Navigating Regulatory Challenges in Cloud Infrastructure Services Agreements
SIFMA, in partnership with Bortstein Legal Group, developed this paper to examine the general regulatory and guidance requirements in the United States, the European Union, the United Kingdom, and Canada, applicable to financial institutions’ use of IaaS Services, review the experience of financial institutions in attempting to address those expectations and requirements in their agreements for IaaS Services, and consider some of the issues that the IaaS Vendors have raised in response to financial institutions’ preferred contracting approaches, including how those requirements may conflict with IaaS Vendors’ “shared responsibility” model and the capabilities of IaaS Services. In addition, this paper will identify contractual approaches that have been employed by IaaS Vendors and financial institutions to accommodate the IaaS Vendors’ objections while satisfying the financial institutions’ regulatory obligations.
See also: P&W Blog: Clearing Up Regulatory Obligations in Cloud Services
Financial institutions adopt innovative technology to provide better client service, improve operational efficiency, enhance compliance, and save money. Cloud technology may help financial institutions reach these goals. Many financial institutions want to expand their use of cloud technology primarily for faster and cheaper scalability of computing power and data storage than is currently offered by more traditional, locally installed solutions. To date, many financial institutions have not expansively adopted cloud technology, partially due to the obstacles imposed by regulations and guidance and partially due to the industry’s judiciousness in adopting new technologies. Nevertheless, financial institutions should address the increasingly critical position that cloud technology will occupy in their operations directly or indirectly.

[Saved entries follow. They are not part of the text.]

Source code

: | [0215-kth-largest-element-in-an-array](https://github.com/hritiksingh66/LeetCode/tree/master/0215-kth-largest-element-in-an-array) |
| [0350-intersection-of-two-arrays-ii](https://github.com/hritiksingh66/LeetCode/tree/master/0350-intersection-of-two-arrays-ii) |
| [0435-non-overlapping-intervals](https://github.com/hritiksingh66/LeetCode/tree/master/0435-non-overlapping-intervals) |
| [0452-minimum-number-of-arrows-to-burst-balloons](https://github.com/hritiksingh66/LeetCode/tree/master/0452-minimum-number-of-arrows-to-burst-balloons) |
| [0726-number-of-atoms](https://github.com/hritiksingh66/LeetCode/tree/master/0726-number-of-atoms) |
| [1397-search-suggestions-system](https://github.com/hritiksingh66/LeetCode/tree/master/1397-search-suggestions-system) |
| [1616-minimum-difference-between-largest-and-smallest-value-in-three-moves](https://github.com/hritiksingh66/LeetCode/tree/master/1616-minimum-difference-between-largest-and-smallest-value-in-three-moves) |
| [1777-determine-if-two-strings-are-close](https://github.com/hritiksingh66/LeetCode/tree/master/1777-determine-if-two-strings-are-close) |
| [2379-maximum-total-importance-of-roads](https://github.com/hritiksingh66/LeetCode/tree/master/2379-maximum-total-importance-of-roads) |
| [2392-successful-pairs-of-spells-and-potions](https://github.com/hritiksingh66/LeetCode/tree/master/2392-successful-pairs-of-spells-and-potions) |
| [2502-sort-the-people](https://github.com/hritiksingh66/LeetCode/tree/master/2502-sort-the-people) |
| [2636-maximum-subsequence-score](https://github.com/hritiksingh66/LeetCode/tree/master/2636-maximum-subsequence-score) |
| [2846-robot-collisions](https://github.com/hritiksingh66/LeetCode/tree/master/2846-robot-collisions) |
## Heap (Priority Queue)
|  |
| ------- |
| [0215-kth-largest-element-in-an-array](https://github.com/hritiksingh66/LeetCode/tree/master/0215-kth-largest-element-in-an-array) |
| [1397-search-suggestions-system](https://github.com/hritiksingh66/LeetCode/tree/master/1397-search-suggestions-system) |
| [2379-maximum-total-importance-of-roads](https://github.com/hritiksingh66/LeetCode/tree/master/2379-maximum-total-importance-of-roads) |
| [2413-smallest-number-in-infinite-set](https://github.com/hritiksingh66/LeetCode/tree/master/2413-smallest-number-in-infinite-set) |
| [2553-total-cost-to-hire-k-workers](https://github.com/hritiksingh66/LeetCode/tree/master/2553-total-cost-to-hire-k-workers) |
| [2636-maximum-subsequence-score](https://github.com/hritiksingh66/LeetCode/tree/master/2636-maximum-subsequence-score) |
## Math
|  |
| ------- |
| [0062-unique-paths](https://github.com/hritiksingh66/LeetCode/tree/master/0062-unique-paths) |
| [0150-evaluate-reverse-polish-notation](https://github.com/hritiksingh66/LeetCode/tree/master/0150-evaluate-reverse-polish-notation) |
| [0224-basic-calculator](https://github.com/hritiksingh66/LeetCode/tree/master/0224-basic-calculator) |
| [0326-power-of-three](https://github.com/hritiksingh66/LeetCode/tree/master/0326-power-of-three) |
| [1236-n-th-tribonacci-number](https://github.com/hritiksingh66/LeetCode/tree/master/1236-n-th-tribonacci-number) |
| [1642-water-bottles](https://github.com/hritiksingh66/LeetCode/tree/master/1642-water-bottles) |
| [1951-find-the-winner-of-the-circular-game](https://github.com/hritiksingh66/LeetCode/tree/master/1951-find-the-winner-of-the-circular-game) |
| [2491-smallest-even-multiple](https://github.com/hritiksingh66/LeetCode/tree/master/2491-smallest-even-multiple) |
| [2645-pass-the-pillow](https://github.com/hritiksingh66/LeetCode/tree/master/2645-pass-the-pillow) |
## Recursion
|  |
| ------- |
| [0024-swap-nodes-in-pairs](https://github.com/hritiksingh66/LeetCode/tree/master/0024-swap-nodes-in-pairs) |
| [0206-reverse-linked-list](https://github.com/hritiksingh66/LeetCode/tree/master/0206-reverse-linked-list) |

Financial institutions should weigh the overall risks associated with having only a small number of vendors that provide Infrastructure as a Service services (“IaaS Vendors” and “IaaS Services”). The same IaaS Vendors provide IaaS Services directly to financial institutions as well as indirectly as subcontractors to many Software as a Service vendors (“SaaS Vendors”), Platform as a Service vendors (“PaaS Vendors”) and other types of vendors (e.g., managed and professional service providers, consultants, law firms) that provide services to financial institutions (IaaS Vendors and all vendors that use IaaS Services to provide services to financial institutions are referred to as “Vendors”). Such widespread reliance on IaaS Vendors constitutes a concentration risk to financial institutions. To help mitigate concentration risks, and other risks associated with the failure or poor performance of IaaS Vendors, financial institutions could consider contractual obligations that support, and are consistent with, the applicable regulatory expectations and requirements.